# REQUIREMENTS
a. In the forum thread, whose writing does MEGABITE say he takes with a dump truck load of salt?
b. Could you repeat a passage of the forum thread word for word, starting at the words "For me, it has" and stopping after "the legal ramifications."?
c. Which usernames appear as post headings in the forum thread?
--- BEGIN TEXT ---
I am scheduling a meeting with my agent soon to discuss this very thing. I will let you know the results of that. I can only assume that it is an extension of liability coverage from your home owners insurance (which is the normal reason non-business owners buy umbrella liability to cover their hunting lease, fishing boat/camp, cattle getting out onto the road, swimming pools/lakes/ponds (attractive nuisances), etc against a liability claim) , but I am not certain. The over and above the normal home owners is for those who might have more at stake than those policy limits and/or who might be subject to larger claims, i.e. CHL holders.


----------



## MEGABITE (May 21, 2004)

WilliamH said:


> Happened on the 9th and it wasn't road rage.


The Commie-cal drastically changed the story from when I posted it. It's not even close to being the same. But I have learned to take whatever Dale Lezon writes with a dump truck load of salt.  He's worthless.


----------



## WilliamH (May 21, 2004)

MEGABITE said:


> The Commie-cal drastically changed the story from when I posted it. It's not even close to being the same.


they are known to do that! LOL . . .


----------



## cloudfishing (May 8, 2005)

All I have too say is what would you have instructed your loved one to do ?


----------



## iridered2003 (Dec 12, 2005)

cloudfishing said:


> All I have too say is what would you have instructed your loved one to do ?


right on.


----------



## Whitebassfisher (May 4, 2007)

cloudfishing said:


> All I have too say is what would you have instructed your loved one to do ?


For me, it has to be "truly in fear for my life, or that of a family member" or instructing a loved one "only shoot if you are truly in fear of your life, or that of a family member." Of course I hope it never happens, but if I am truly in fear for my life, then I won't be sorry for what I did. I would be sorry that it happened of course. But I would feel I did the right thing and would go on to tackle the legal ramifications.
--- END TEXT ---
--- BEGIN RECORDS PROVIDED ---
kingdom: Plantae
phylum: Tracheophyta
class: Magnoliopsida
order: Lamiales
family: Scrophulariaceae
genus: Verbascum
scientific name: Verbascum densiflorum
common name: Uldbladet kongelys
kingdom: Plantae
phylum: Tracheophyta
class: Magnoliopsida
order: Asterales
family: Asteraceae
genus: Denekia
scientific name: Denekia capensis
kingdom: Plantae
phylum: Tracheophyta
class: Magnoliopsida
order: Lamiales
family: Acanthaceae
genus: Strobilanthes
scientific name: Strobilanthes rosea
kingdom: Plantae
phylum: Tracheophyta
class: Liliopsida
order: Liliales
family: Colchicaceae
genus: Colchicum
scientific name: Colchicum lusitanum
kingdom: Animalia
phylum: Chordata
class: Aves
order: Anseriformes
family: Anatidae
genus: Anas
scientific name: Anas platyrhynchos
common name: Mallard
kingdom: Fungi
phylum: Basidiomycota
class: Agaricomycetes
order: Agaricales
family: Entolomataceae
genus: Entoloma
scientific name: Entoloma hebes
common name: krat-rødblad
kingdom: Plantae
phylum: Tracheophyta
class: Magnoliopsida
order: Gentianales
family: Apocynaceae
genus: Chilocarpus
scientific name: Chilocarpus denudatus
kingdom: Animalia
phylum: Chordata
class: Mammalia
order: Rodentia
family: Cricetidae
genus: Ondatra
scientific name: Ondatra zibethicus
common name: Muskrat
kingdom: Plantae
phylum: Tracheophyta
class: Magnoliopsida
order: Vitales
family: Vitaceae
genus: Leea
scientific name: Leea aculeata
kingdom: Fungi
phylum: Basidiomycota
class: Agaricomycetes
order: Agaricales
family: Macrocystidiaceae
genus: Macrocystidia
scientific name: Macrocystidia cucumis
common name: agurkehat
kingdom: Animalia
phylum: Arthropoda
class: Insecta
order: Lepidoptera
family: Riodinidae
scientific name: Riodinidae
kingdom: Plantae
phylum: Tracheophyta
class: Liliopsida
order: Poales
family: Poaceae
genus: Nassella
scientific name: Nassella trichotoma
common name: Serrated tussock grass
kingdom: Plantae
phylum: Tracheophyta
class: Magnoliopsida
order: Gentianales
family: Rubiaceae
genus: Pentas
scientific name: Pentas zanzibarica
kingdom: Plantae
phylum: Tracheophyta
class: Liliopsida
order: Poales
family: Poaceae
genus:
--- END RECORDS PROVIDED ---
# EXERCISE RESULTS
a. Dale Lezon's.

b.
For me, it has to be "truly in fear for my life, or that of a family member" or instructing a loved one "only shoot if you are truly in fear of your life, or that of a family member." Of course I hope it never happens, but if I am truly in fear for my life, then I won't be sorry for what I did. I would be sorry that it happened of course. But I would feel I did the right thing and would go on to tackle the legal ramifications.

c. MEGABITE, WilliamH, cloudfishing, iridered2003, Whitebassfisher